- [WORK TASK A]: In the probability explanation, why do two of Chris's five possible numbers give a match when Alex and Billy did not match? Answer in one to three sentences.
- [WORK TASK B]: According to the probability explanation, what is the probability that Alex and Billy both choose the number 1?
- [WORK TASK C]: Pick up the probability explanation after its last sentence and continue it.

- [EXTRACT TO READ]:
_ _ _

Their numbers being equal corresponds to the diagonal, and that's $5$ possibilities, so $5/25 = 1/5$.
Another way to think of this is that whatever Alex's number is, there is only $1$ possible Billy number $($out of $5)$ that matches it.

---

For question $2$, if you assume that Alex and Billy matched their numbers, then once again there is only one possible Chris number $($out of $5)$ that matches their number.

If Alex and Billy did not match their numbers, then there are two possibile Chris numbers $($out of $5)$ that result in a match: the number that equal Alex's and the number that equals Billy's.

Answer 2

The probability that Alex and Billy both choose the number $1$ is $\frac15\times\frac15 = \frac{1}{25}.$

The probability that they both choose $2$ is also $\frac{1}{25}.$ Likewise the probability they both choose $3$, the probability they both choose $4$, and probability they both choose $5$.

That's five ways for Alex and Billy to choose the same number.

_ _ _

- [DATA BLOCK]:
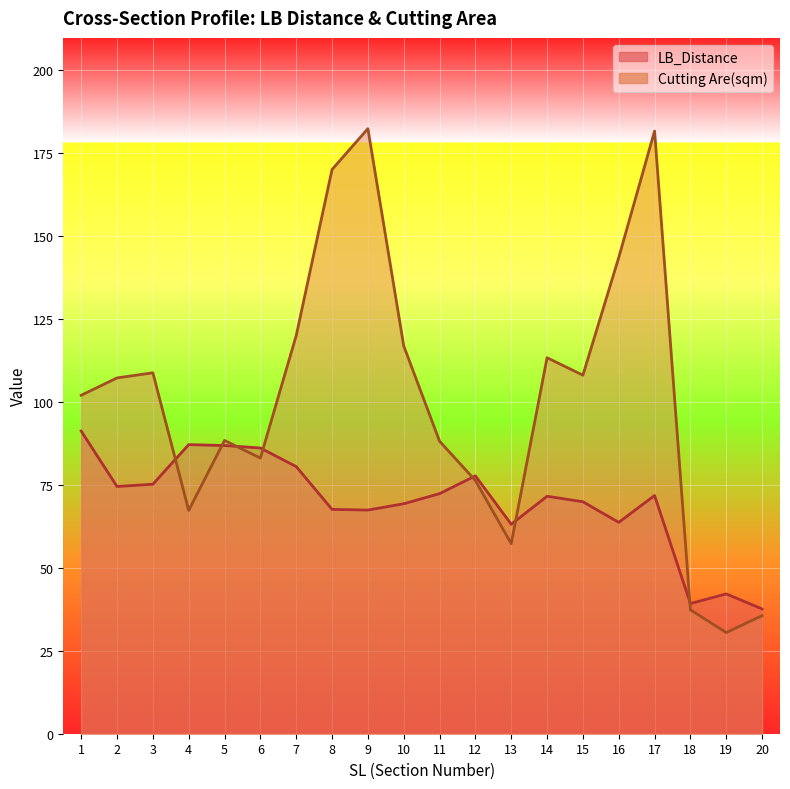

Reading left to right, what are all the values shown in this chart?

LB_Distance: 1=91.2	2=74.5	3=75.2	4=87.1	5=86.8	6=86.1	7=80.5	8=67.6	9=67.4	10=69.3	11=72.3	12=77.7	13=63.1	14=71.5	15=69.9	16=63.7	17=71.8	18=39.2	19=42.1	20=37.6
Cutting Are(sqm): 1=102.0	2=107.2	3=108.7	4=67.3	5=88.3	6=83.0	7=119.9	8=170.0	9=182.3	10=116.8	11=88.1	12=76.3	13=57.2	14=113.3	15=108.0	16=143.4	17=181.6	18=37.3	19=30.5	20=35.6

_ _ _

- [REPLY A]: If Alex and Billy chose different numbers, Chris gets a match by choosing either the number equal to Alex's or the number equal to Billy's. That makes two matching choices out of five.

- [REPLY B]: 1/25 (that is, 1/5 × 1/5).

- [REPLY C]:
If they both choose $1$ they cannot also choose $2,$ and likewise for any other two numbers, so every one of the possible matching events is disjoint from every other, and to get the probability that at least one of those events occurred (which will also be the probability that exactly one of those events occurred) we can just add up the probabilities:

$$ \frac{1}{25}+\frac{1}{25}+\frac{1}{25}+\frac{1}{25}+\frac{1}{25}=\frac15. $$

But this is a very tedious way to do it and gets even more tedious when we consider three of the friends or all four friends.

So one way to look at it is that Alex chose some number. We don't really care which number it was, but we do care that Alex's choice partitions the set of numbers into two subsets:

\begin{align} A &= \{ \text{the number Alex chose} \}, \\ A^\complement &= \{ \text{the numbers Alex did not choose} \}. \end{align}

We know that Billy also chose a number but we assume that Alex's choice did not influence Billy toward or away from any number. (This seems more realistic if we suppose that nobody says which number they have chosen until after everyone says they have chosen a number. The problem statement does not say explicitly that this is true, but if you were organizing such a guessing game in real life you would probably organize it that way; in any case the author apparently thought this detail was too obvious to mention.)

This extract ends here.